Definition of break even analysis was, "Break even analysis is a management tool that can help restaurant managers examine the relationship between various costs, revenues and sales volumes. It allows to determine revenue required at any desired profit level that called Cost-Volume-Profit (CVP) analysis ".

Which more or less means: break-even analysis is a management tool that can help the restaurant manager to see the relationships between the various costs, revenue and sales volume. Through analysis of the break even, the Manager may also determine the amount of income that is require at a level of achievement to be desire which also refer to the analysis of Cost-Volume-profit.

Definition Of Break Even Point


Break even Analysis is a way to find out the minimum sales volume in order to make an effort not to suffer a loss, but it also has yet to earn a profit in other words its profits equal to zero.

The break even Analysis is an analysis that is use to determine the level of sales and product mix that is need so that all costs that occur in the period cover the analysis, which can point to a point where the company does not earn a profit or suffer a loss.

Analysis of break even or so-called break even Analysis is a means for management to know at this point how the proceeds equal to the amount of the costs so the company does not obtain profits or losses.

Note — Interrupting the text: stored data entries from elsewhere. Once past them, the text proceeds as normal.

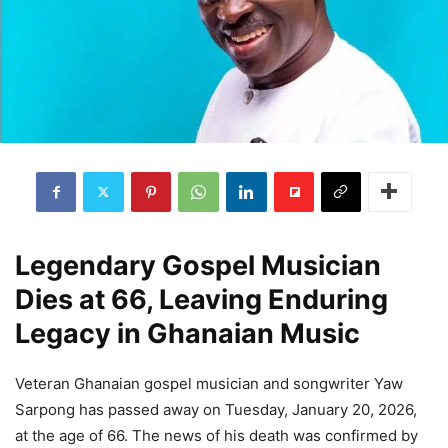
Legendary Gospel Musician
Dies at 66, Leaving Enduring
Legacy in Ghanaian Music
Veteran Ghanaian gospel musician and songwriter Yaw
Sarpong has passed away on Tuesday, January 20, 2026,
at the age of 66. The news of his death was confirmed by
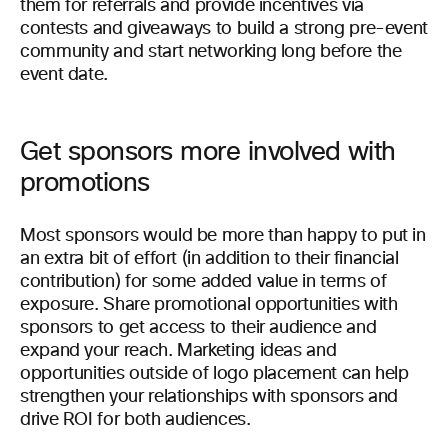
them for referrals and provide incentives via
contests and giveaways to build a strong pre-event
community and start networking long before the
event date.
Get sponsors more involved with
promotions
Most sponsors would be more than happy to put in
an extra bit of effort (in addition to their financial
contribution) for some added value in terms of
exposure. Share promotional opportunities with
sponsors to get access to their audience and
expand your reach. Marketing ideas and
opportunities outside of logo placement can help
strengthen your relationships with sponsors and
drive ROI for both audiences.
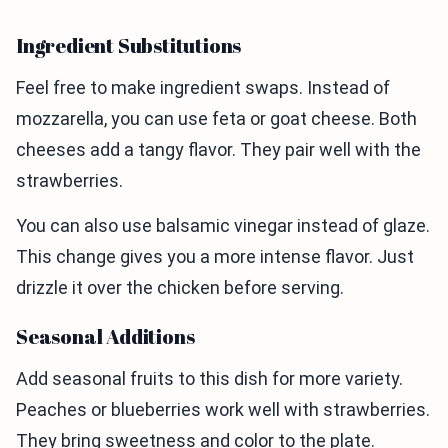
Ingredient Substitutions
Feel free to make ingredient swaps. Instead of
mozzarella, you can use feta or goat cheese. Both
cheeses add a tangy flavor. They pair well with the
strawberries.
You can also use balsamic vinegar instead of glaze.
This change gives you a more intense flavor. Just
drizzle it over the chicken before serving.
Seasonal Additions
Add seasonal fruits to this dish for more variety.
Peaches or blueberries work well with strawberries.
They bring sweetness and color to the plate.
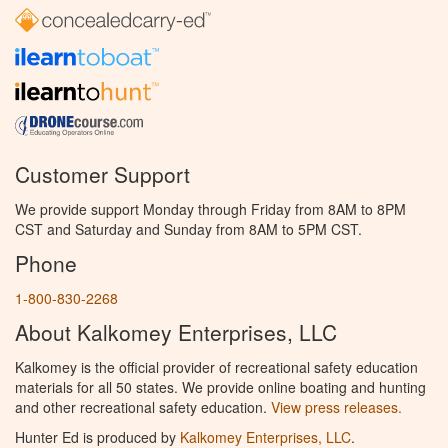
Customer Support
We provide support Monday through Friday from 8AM to 8PM
CST and Saturday and Sunday from 8AM to 5PM CST.
Phone
1-800-830-2268
About Kalkomey Enterprises, LLC
Kalkomey is the official provider of recreational safety education
materials for all 50 states. We provide online boating and hunting
and other recreational safety education.
View press releases.
Hunter Ed is produced by
Kalkomey Enterprises, LLC
.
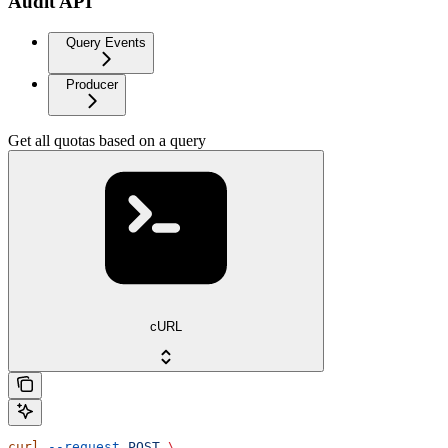
Audit API
Query Events
Producer
Get all quotas based on a query
cURL
curl
 --request
 POST
 \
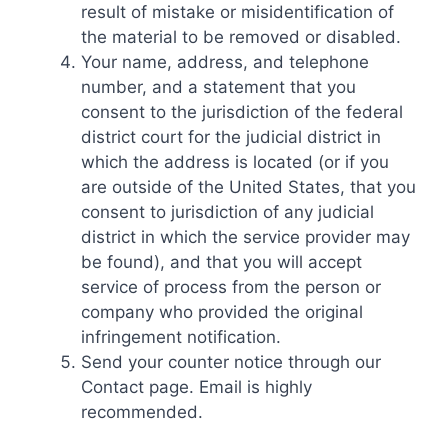
result of mistake or misidentification of
the material to be removed or disabled.
Your name, address, and telephone
number, and a statement that you
consent to the jurisdiction of the federal
district court for the judicial district in
which the address is located (or if you
are outside of the United States, that you
consent to jurisdiction of any judicial
district in which the service provider may
be found), and that you will accept
service of process from the person or
company who provided the original
infringement notification.
Send your counter notice through our
Contact page. Email is highly
recommended.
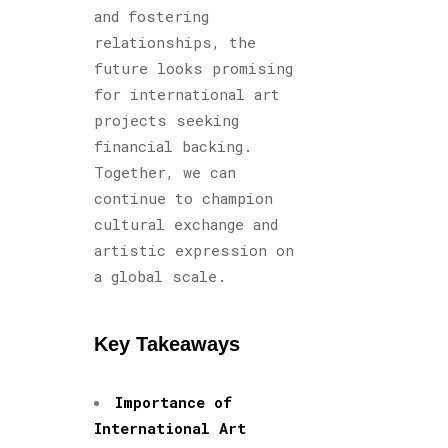
and fostering
relationships, the
future looks promising
for international art
projects seeking
financial backing.
Together, we can
continue to champion
cultural exchange and
artistic expression on
a global scale.
Key Takeaways
Importance of
International Art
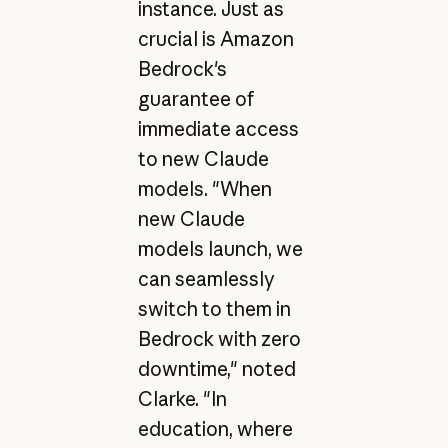
instance. Just as
crucial is Amazon
Bedrock's
guarantee of
immediate access
to new Claude
models. "When
new Claude
models launch, we
can seamlessly
switch to them in
Bedrock with zero
downtime," noted
Clarke. "In
education, where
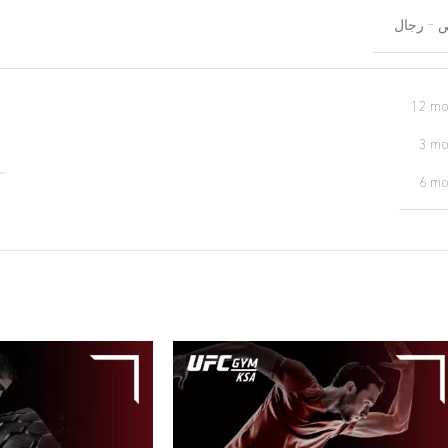
خريص – 
12 mo
3 mo
6 mo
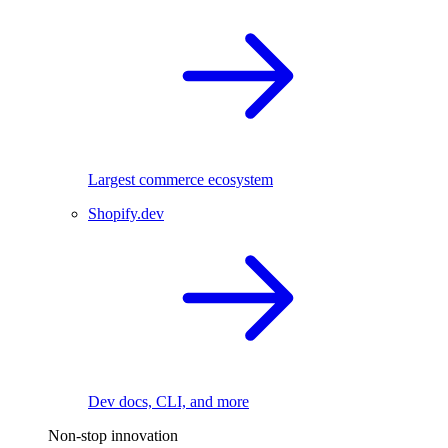
Largest commerce ecosystem
Shopify.dev
Dev docs, CLI, and more
Non-stop innovation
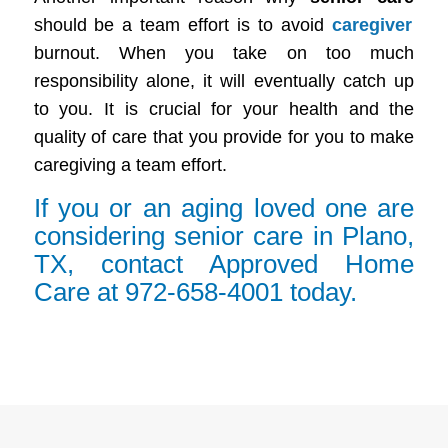
should be a team effort is to avoid
caregiver
burnout. When you take on too much
responsibility alone, it will eventually catch up
to you. It is crucial for your health and the
quality of care that you provide for you to make
caregiving a team effort.
If you or an aging loved one are
considering senior care in Plano,
TX, contact Approved Home
Care at 972-658-4001 today.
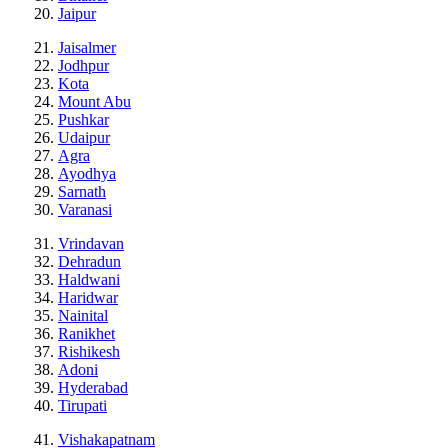
Jaipur
Jaisalmer
Jodhpur
Kota
Mount Abu
Pushkar
Udaipur
Agra
Ayodhya
Sarnath
Varanasi
Vrindavan
Dehradun
Haldwani
Haridwar
Nainital
Ranikhet
Rishikesh
Adoni
Hyderabad
Tirupati
Vishakapatnam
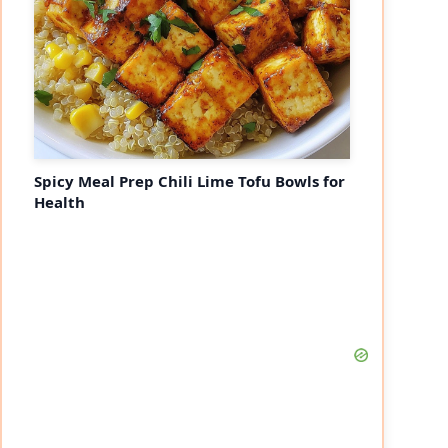
Spicy Meal Prep Chili Lime Tofu Bowls for
Health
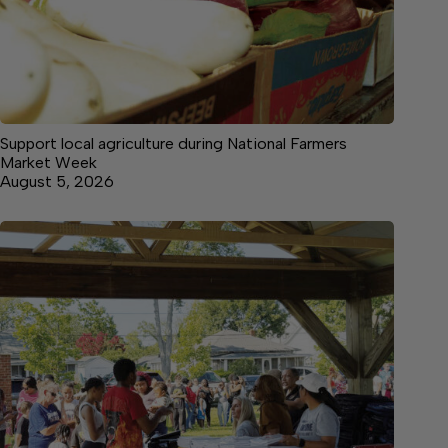
Support local agriculture during National Farmers
Market Week
August 5, 2026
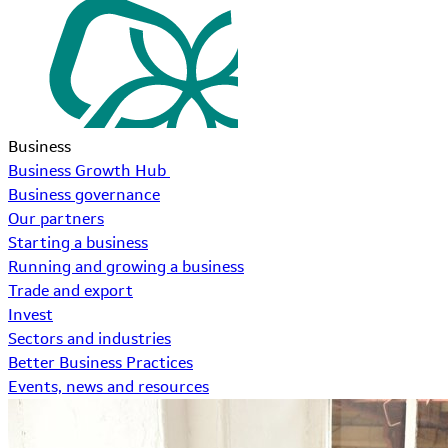
Business
Business Growth Hub
Business governance
Our partners
Starting a business
Running and growing a business
Trade and export
Invest
Sectors and industries
Better Business Practices
Events, news and resources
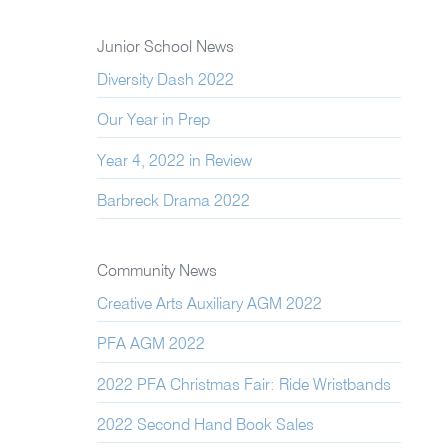
Junior School News
Diversity Dash 2022
Our Year in Prep
Year 4, 2022 in Review
Barbreck Drama 2022
Community News
Creative Arts Auxiliary AGM 2022
PFA AGM 2022
2022 PFA Christmas Fair: Ride Wristbands
2022 Second Hand Book Sales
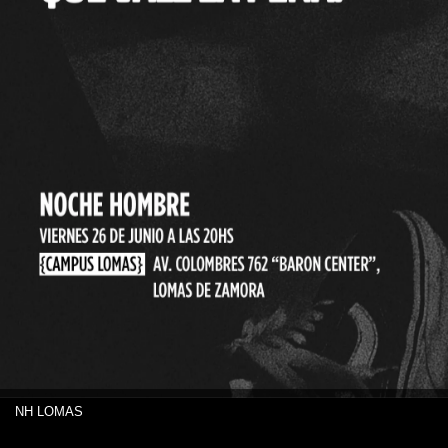
NH LOMAS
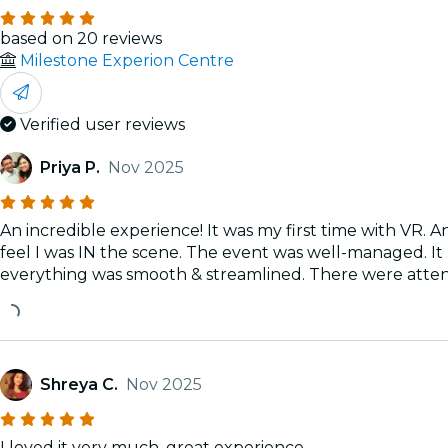
based on 20 reviews
Milestone Experion Centre
Verified user reviews
Priya P.
Nov 2025
An incredible experience! It was my first time with VR. A
feel I was IN the scene. The event was well-managed. It 
everything was smooth & streamlined. There were attend
Shreya C.
Nov 2025
I loved it very much, great experience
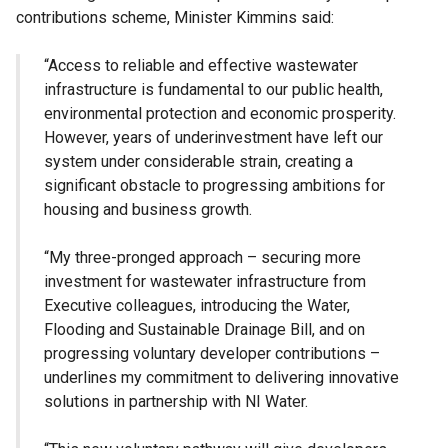
contributions scheme, Minister Kimmins said:
“Access to reliable and effective wastewater
infrastructure is fundamental to our public health,
environmental protection and economic prosperity.
However, years of underinvestment have left our
system under considerable strain, creating a
significant obstacle to progressing ambitions for
housing and business growth.
“My three-pronged approach – securing more
investment for wastewater infrastructure from
Executive colleagues, introducing the Water,
Flooding and Sustainable Drainage Bill, and on
progressing voluntary developer contributions –
underlines my commitment to delivering innovative
solutions in partnership with NI Water.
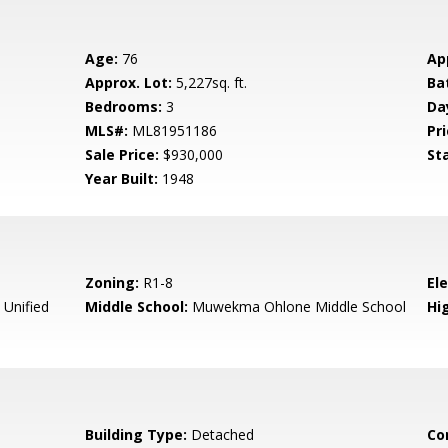
Age:
76
Ap
Approx. Lot:
5,227sq. ft.
Ba
Bedrooms:
3
Da
MLS#:
ML81951186
Pri
Sale Price:
$930,000
St
Year Built:
1948
Zoning:
R1-8
El
 Unified
Middle School:
Muwekma Ohlone Middle School
Hig
Building Type:
Detached
Co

Basics of Corporate spending" posit notions of Break Even analysis is as follows:

"Break Even Analysis is a technique of analysis to study the relationship between fix costs, variable costs, profits and volume of activities. Therefore, the analysis examines the relationship between profit-volume-cost, then the analysis is often call the 'cost-volume profit analysis".



Benefit Analysis of the Break Even Point.


Analysis break-even analysis or Break Even Point is very useful for management in explaining some important operational decisions in three different ways but still concern, namely:

  1. Considerations about the new product in deciding how the level of sales to be achieve in order for the company gain profit.

  2. As a basic framework of research the influence of expansion against the operational level.

  3. Assist management in analyzing the consequences of variable costs being shift the cost of innovating working mechanism anyway because with sophisticate equipment.



Also explains some of the benefits management for break even analysis, namely:



  • Help control through the budget.

  • Increasing and balancing sales.

  • Analyze the impact of changes in the volume.

  • The analyzes the impact of changes to the selling price and cost.

  • Negotiate wages.

  • Analyze product mix.

  • Acknowledge the decision of the capitalization and expansion continue.

  • Analyzing the margin of safety.


While analysis of the Break Even Point has a number of benefits, such as:



  • As a base to plan operations in an attempt to achieve certain profit.

  • The basis or foundation for the control activity is running.

  • As a material consideration in determining the selling price.

  • An ingredient or basic considerations in decision-making


Assumptions the basis of analysis of the Break Even Point:


Some assumptions that are influential in break even analysis is as follows:

  • The variability of costs consider to be approaching the behavior patterns that are foreseen.

  • Selling price of the product is not consider changeable at different levels of activity.

  • The production capacity of the factory is consider in relatively constant.

  • Prices of factors of production is consider unchanged.

  • Production efficiency is consider unchanged.

  • Changes in the number of beginning and ending inventories are consider not significant.

  • Composition of the products sold are consider unchanged.

  • Volume is the only factor that affects the cost.


The impact of the changes of some factors in the analysis of the Break Even Point in management accounting:



  • A change in variable costs will lead to a change in contribution margin and break even.

  • Change in the selling price will result in changes to the contribution margin and break even.

  • Number of profit contribution will only be affect by a change in variable costs and the selling price.

  • A change in fix costs resulting in changes to the break even but do not affect the profit contribution.

  • Change combine in fix costs and variable costs in the same direction will cause the change of break even.